+++ GIVEN TEXT

All outputs will be saved in a folder <logs_dir>/<experiment_name>/evaluations/<test_set>.

Explanation of parameters:

  • <experiment_name>: Should be the same as during training and testing.
  • <test_set>: Name of the test set that was reconstructed. Should be in the form ocmr_test_<masktype>_<acceleration>. See the reconstructions folder in your experiment's log directory for the correct name.
  • <logs_dir>. Path to your log_path. Note that this is not automatically read from your cinevn_dirs.yaml file.
  • --gt_dir <gt_dir>: Path to the preprocessed data. Should be the same directory that was given as <target_dir> during preprocessing. The fully-sampled reference reconstructions will be read from this location. Omit this option to skip computing quantitative image metrics.
  • --cs_dir <cs_dir>: Path to the compressed sensing reconstructions. Should be the same directory as during preprocessing. Omit this option to skip comparison with compressed sensing.

++++++

- [PROBLEM STATEMENT]: In the parameter notes, what happens if the --gt_dir option is omitted? The material that comes next is from a different source than the text.

+++ DATA RECORDS

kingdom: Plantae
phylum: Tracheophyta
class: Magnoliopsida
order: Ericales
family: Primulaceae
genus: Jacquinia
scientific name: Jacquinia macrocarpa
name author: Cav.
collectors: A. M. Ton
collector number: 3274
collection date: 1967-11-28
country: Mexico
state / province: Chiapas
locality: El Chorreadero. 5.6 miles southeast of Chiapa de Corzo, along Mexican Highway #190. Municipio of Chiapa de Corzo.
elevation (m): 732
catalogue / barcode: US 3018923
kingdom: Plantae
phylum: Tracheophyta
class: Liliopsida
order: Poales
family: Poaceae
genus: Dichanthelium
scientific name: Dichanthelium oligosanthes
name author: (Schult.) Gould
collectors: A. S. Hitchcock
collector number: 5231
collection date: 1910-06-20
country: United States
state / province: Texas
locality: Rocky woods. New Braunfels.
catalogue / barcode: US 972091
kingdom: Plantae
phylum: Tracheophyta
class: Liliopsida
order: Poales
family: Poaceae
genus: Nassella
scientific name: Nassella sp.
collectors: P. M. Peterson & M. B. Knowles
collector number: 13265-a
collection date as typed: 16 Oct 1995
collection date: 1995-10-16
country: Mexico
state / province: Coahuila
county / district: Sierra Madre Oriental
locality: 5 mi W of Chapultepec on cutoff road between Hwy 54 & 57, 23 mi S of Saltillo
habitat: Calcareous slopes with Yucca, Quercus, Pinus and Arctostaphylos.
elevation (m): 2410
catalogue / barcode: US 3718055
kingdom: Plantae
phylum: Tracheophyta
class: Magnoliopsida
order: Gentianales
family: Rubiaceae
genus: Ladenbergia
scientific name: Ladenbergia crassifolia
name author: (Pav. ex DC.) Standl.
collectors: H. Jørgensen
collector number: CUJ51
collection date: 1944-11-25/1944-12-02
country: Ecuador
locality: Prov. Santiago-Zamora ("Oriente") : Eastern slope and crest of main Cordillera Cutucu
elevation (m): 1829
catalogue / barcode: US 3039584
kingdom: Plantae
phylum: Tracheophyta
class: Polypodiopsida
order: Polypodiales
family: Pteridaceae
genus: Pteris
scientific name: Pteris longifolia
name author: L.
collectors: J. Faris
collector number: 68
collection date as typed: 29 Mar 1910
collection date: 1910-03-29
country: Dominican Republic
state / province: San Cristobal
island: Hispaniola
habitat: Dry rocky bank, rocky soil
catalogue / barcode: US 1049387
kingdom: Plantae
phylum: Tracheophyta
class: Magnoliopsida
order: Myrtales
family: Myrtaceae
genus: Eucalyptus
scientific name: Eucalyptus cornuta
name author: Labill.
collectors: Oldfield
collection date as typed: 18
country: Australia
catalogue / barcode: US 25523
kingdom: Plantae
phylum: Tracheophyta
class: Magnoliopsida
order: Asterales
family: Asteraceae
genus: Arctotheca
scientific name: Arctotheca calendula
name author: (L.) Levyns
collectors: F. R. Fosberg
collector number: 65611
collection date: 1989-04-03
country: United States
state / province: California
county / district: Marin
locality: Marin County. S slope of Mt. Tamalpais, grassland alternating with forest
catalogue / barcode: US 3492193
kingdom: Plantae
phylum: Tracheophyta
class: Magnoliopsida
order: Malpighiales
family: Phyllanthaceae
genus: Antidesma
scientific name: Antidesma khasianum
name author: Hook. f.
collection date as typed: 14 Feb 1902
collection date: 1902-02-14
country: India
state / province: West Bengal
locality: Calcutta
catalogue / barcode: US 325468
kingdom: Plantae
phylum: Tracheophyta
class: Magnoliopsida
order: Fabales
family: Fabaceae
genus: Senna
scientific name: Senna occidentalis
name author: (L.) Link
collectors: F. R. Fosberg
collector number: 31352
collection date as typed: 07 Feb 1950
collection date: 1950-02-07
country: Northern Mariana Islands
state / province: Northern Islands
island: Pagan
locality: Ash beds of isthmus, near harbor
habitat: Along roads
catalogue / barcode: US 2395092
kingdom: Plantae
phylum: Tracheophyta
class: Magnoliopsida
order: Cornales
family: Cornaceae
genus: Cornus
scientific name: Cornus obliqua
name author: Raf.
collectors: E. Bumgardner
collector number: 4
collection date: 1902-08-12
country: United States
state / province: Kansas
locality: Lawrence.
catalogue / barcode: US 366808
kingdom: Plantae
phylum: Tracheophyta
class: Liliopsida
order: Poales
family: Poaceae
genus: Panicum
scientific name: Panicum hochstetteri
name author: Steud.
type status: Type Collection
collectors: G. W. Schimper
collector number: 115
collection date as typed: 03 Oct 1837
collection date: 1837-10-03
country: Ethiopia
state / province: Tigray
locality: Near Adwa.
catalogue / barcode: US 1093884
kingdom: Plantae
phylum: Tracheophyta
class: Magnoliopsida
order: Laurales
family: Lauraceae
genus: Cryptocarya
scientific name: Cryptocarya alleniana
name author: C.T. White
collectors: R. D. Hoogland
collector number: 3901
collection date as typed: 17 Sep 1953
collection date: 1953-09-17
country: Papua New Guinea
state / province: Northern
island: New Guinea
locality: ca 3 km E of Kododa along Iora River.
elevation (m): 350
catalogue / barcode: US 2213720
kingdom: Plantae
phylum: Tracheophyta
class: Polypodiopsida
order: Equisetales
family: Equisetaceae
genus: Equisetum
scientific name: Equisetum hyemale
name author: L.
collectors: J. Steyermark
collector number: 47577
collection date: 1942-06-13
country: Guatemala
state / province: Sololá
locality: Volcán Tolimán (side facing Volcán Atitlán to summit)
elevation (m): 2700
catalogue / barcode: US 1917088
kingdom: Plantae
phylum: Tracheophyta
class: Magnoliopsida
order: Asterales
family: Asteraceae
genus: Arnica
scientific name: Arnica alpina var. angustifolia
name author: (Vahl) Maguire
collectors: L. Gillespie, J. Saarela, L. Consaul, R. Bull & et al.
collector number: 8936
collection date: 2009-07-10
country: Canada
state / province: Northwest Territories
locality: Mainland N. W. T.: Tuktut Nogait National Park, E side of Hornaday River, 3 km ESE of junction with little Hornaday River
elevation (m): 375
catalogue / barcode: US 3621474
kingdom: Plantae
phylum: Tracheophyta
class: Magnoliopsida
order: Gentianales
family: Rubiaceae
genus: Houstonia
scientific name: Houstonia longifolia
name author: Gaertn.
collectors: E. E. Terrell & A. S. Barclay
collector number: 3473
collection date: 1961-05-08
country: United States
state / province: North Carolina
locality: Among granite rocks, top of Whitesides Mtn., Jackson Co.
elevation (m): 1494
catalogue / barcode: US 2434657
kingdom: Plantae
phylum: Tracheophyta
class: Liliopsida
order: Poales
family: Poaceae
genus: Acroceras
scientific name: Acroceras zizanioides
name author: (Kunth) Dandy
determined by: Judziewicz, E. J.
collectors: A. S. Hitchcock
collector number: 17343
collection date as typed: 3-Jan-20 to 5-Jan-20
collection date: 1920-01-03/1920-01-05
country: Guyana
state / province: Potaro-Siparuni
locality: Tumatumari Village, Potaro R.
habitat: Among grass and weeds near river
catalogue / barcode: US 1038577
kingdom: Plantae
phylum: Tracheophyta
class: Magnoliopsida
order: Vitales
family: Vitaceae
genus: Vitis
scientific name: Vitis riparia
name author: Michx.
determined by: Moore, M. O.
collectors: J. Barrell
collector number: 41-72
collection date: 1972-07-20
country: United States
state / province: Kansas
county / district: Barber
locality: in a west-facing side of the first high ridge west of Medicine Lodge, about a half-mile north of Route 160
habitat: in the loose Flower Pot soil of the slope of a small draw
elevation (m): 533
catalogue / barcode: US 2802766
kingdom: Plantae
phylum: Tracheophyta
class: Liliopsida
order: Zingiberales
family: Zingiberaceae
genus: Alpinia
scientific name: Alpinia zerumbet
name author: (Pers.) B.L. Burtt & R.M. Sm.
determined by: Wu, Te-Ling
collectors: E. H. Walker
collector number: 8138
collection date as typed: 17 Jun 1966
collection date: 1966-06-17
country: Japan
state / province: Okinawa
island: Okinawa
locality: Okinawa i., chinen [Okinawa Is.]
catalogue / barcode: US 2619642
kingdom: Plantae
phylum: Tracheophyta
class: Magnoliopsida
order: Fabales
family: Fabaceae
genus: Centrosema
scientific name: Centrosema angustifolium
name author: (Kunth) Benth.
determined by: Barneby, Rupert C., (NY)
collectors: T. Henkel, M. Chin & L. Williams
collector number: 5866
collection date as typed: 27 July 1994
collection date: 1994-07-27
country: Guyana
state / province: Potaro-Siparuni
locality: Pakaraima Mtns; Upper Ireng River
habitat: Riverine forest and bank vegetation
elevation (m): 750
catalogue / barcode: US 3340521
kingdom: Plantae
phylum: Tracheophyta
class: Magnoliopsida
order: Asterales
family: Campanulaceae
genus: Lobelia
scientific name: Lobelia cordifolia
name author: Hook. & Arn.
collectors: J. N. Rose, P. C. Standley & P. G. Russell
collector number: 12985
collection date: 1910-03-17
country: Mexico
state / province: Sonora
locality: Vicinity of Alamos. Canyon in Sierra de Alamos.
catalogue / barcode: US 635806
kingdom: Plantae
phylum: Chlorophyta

++++++

- [COMPLETE OUTPUT]: Computing quantitative image metrics is skipped.